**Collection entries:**
+++

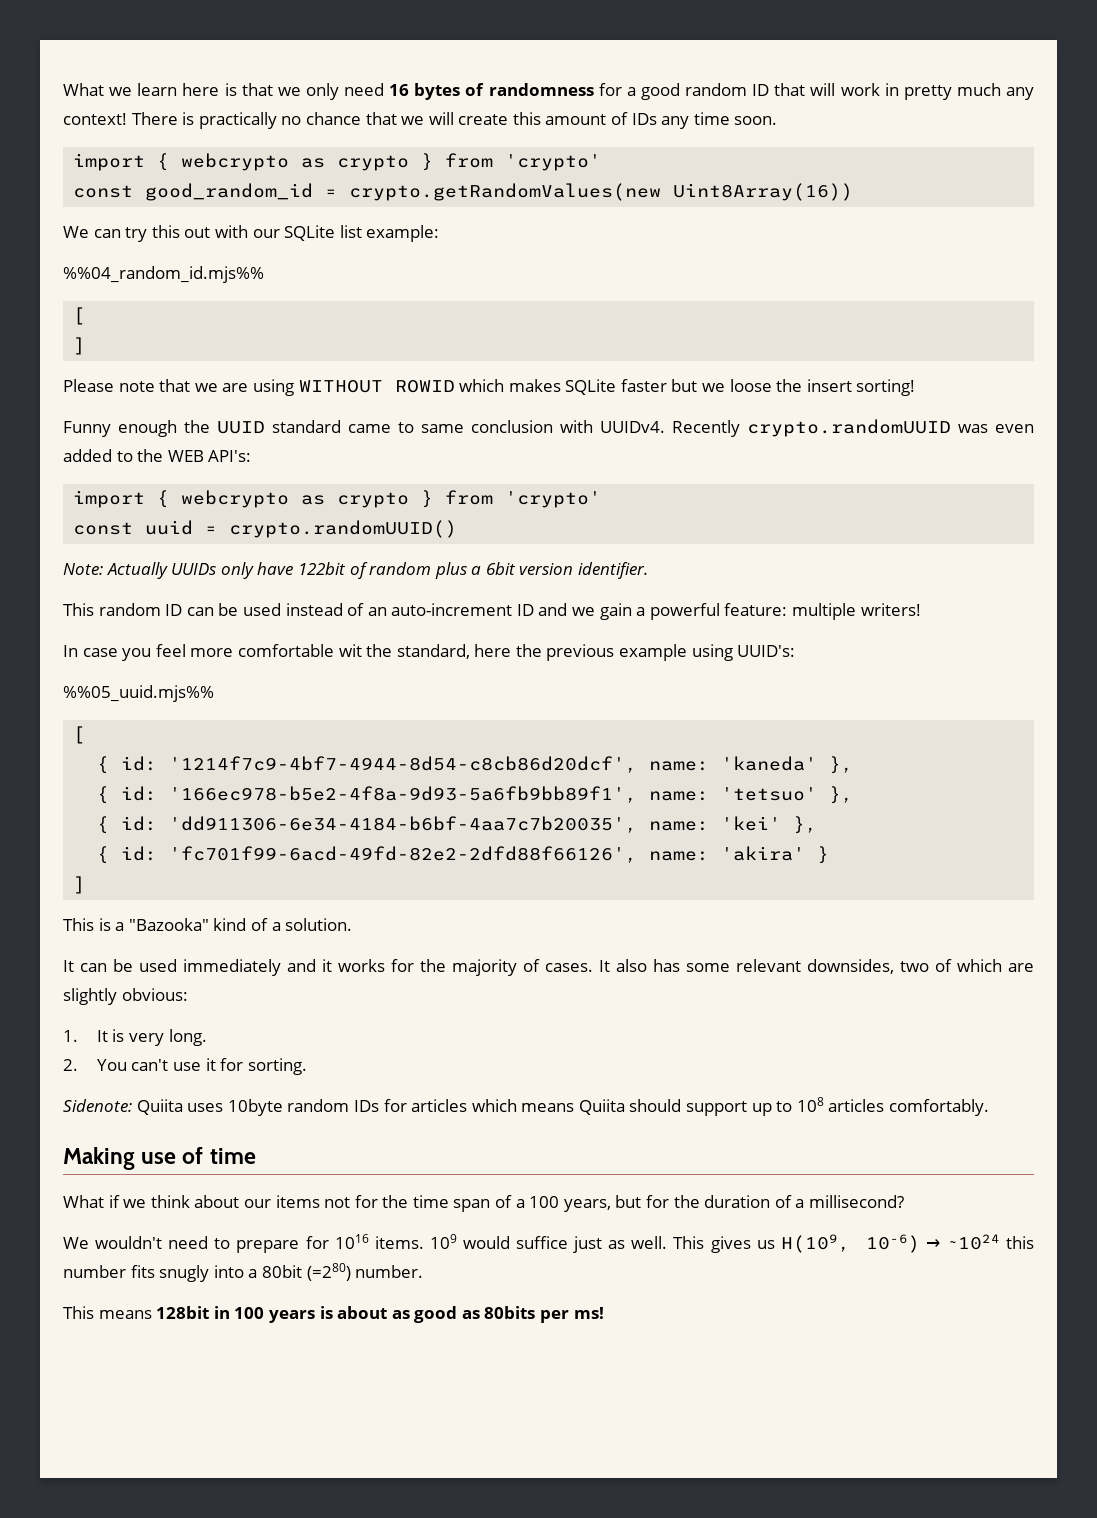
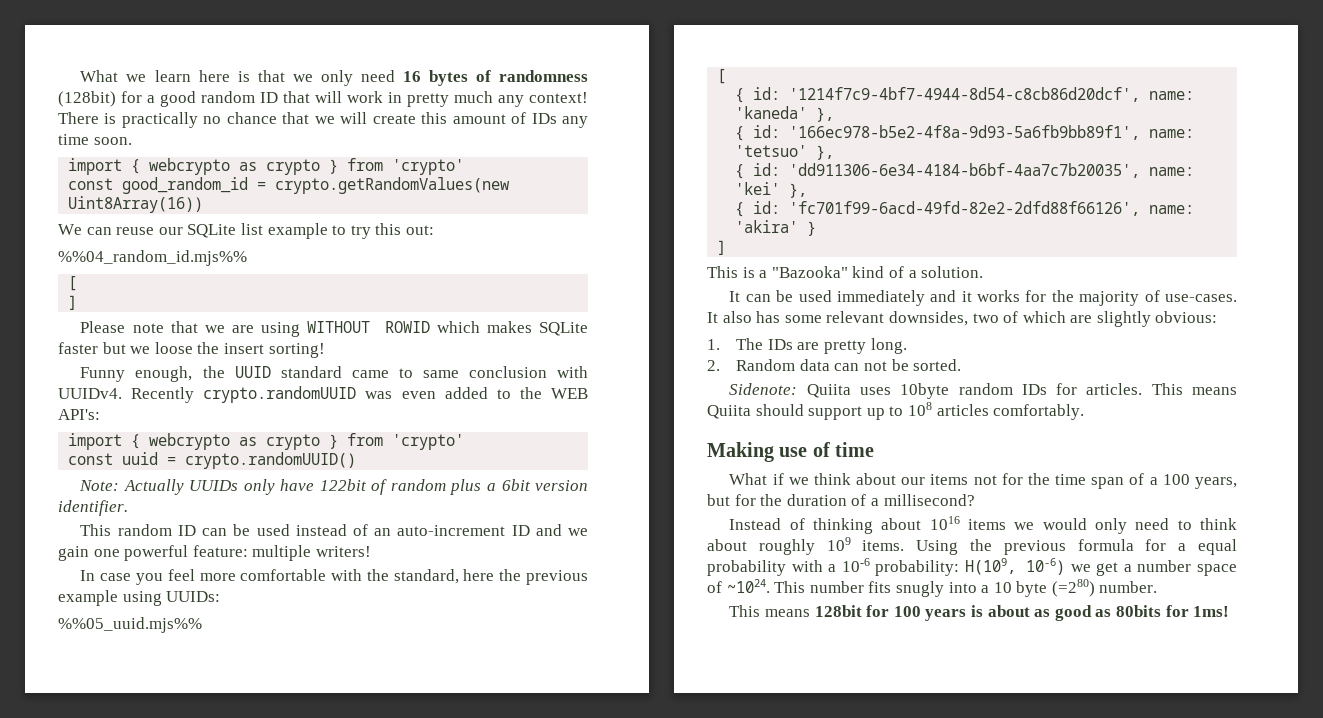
(594, 89) none -> [58,91,116,107] (128bit)
[125,225,440,242] try this out with our SQLite list example: -> [116,223,434,239] reuse our SQLite list example to try this out:
[118,420,177,437] enough -> [135,366,193,382] enough,
[636,607,646,616] a -> [93,549,120,557] one
[338,644,362,657] wit -> [331,569,363,581] with
[737,645,796,657] UUID's: -> [166,591,221,602] UUIDs:
[545,963,593,972] cases. -> [1165,294,1237,302] use-cases.
[96,1029,207,1046] [63,1058,307,1075] It is very long. // 2. You can't use it for sorting. -> [736,338,907,354] [707,359,962,371] The IDs are pretty long. // 2. Random data can not be sorted.
[411,1099,517,1112] articles which -> [1086,383,1183,395] articles. This
[63,1234,1034,1253] We wouldn't need to prepare for 1016 items. 109 would suffice just as well. This gives us H(109, 10-6) → ~1024 this -> [729,516,1237,534] [707,537,1237,555] [707,558,1238,576] [707,579,806,593] Instead of thinking about 1016 items we would only need to think about roughly 109 items. Using the previous formula for a equal probability with a 10-6 probability: H(109, 10-6) we get a number space of ~1024. This
[261,1265,302,1278] 80bit -> [993,581,1048,597] 10 byte
[213,1306,230,1319] in -> [866,605,890,617] for
[540,1307,604,1323] per ms! -> [1165,605,1230,617] for 1ms!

+++

**PROBLEM:**
From the records above, reproduce exactly the lines from the one with "[118,420,177,437] enough ->" to the one with "[411,1099,517,1112] articles which", both included, and no others.

**SOLUTION TO THE PROBLEM:**
[118,420,177,437] enough -> [135,366,193,382] enough,
[636,607,646,616] a -> [93,549,120,557] one
[338,644,362,657] wit -> [331,569,363,581] with
[737,645,796,657] UUID's: -> [166,591,221,602] UUIDs:
[545,963,593,972] cases. -> [1165,294,1237,302] use-cases.
[96,1029,207,1046] [63,1058,307,1075] It is very long. // 2. You can't use it for sorting. -> [736,338,907,354] [707,359,962,371] The IDs are pretty long. // 2. Random data can not be sorted.
[411,1099,517,1112] articles which -> [1086,383,1183,395] articles. This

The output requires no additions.